YOUR ASSIGNMENT :: An exact copy of the data is required; the images should not appear in it.

STORED DATA ::
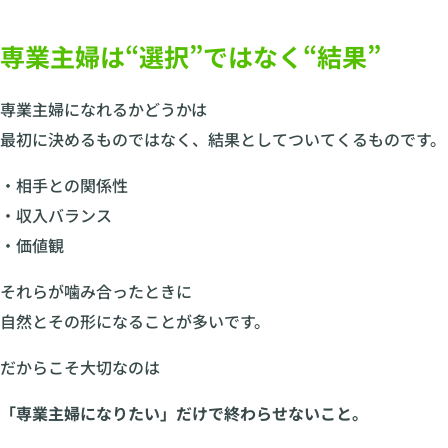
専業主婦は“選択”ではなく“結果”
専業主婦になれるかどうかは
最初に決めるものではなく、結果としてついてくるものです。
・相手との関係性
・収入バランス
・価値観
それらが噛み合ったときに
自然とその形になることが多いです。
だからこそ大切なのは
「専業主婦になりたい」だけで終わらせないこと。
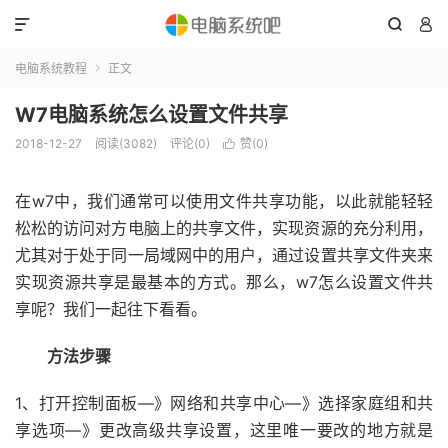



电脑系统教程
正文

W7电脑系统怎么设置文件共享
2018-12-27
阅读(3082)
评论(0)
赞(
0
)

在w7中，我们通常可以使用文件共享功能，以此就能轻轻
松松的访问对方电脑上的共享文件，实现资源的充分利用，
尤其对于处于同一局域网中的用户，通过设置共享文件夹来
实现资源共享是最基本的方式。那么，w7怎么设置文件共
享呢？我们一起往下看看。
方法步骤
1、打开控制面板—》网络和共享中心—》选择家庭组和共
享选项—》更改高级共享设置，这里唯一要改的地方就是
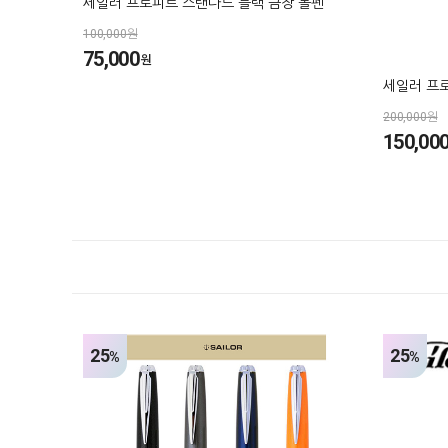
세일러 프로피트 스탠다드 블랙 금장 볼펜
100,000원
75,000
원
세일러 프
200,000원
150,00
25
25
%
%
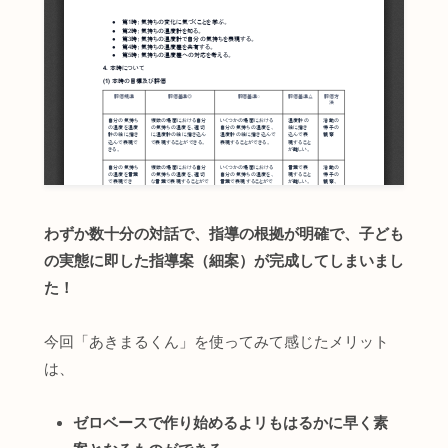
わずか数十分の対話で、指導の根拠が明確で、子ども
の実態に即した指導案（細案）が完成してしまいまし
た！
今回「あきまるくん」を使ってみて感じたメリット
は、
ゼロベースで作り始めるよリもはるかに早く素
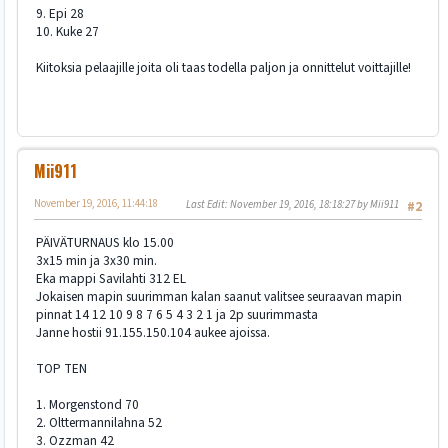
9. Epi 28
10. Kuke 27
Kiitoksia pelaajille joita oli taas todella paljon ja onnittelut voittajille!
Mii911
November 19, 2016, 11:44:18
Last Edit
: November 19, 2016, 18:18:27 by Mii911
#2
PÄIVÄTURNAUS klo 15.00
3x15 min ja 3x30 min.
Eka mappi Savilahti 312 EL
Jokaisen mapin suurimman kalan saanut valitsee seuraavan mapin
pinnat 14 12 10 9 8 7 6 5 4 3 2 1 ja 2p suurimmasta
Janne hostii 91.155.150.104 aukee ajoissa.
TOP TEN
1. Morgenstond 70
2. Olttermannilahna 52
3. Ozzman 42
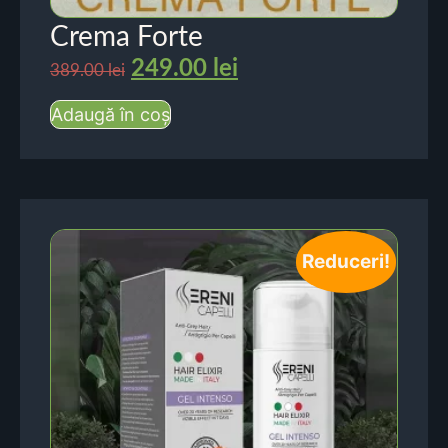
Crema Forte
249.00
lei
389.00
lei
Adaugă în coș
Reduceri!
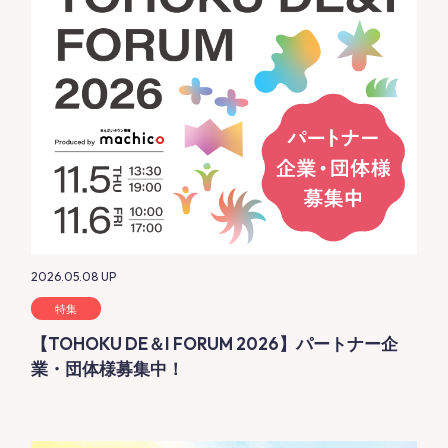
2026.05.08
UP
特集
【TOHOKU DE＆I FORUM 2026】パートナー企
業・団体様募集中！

ANSWER TO THE EXERCISE ::
専業主婦は“選択”ではなく“結果”
専業主婦になれるかどうかは
最初に決めるものではなく、結果としてついてくるものです。
・相手との関係性
・収入バランス
・価値観
それらが噛み合ったときに
自然とその形になることが多いです。
だからこそ大切なのは
「専業主婦になりたい」だけで終わらせないこと。



电脑系统教程
正文

W7电脑系统怎么设置文件共享
2018-12-27
阅读(3082)
评论(0)
赞(
0
)

在w7中，我们通常可以使用文件共享功能，以此就能轻轻
松松的访问对方电脑上的共享文件，实现资源的充分利用，
尤其对于处于同一局域网中的用户，通过设置共享文件夹来
实现资源共享是最基本的方式。那么，w7怎么设置文件共
享呢？我们一起往下看看。
方法步骤
1、打开控制面板—》网络和共享中心—》选择家庭组和共
享选项—》更改高级共享设置，这里唯一要改的地方就是
세일러 프로피트 스탠다드 블랙 금장 볼펜
100,000원
75,000
원
세일러 프
200,000원
150,00
25
25
%
%
わずか数十分の対話で、指導の根拠が明確で、子ども
の実態に即した指導案（細案）が完成してしまいまし
た！
今回「あきまるくん」を使ってみて感じたメリット
は、
ゼロベースで作り始めるよリもはるかに早く素
9. Epi 28
10. Kuke 27
Kiitoksia pelaajille joita oli taas todella paljon ja onnittelut voittajille!
Mii911
November 19, 2016, 11:44:18
Last Edit
: November 19, 2016, 18:18:27 by Mii911
#2
PÄIVÄTURNAUS klo 15.00
3x15 min ja 3x30 min.
Eka mappi Savilahti 312 EL
Jokaisen mapin suurimman kalan saanut valitsee seuraavan mapin
pinnat 14 12 10 9 8 7 6 5 4 3 2 1 ja 2p suurimmasta
Janne hostii 91.155.150.104 aukee ajoissa.
TOP TEN
1. Morgenstond 70
2. Olttermannilahna 52
3. Ozzman 42
Crema Forte
249.00
lei
389.00
lei
Adaugă în coș
Reduceri!
2026.05.08
UP
特集
【TOHOKU DE＆I FORUM 2026】パートナー企
業・団体様募集中！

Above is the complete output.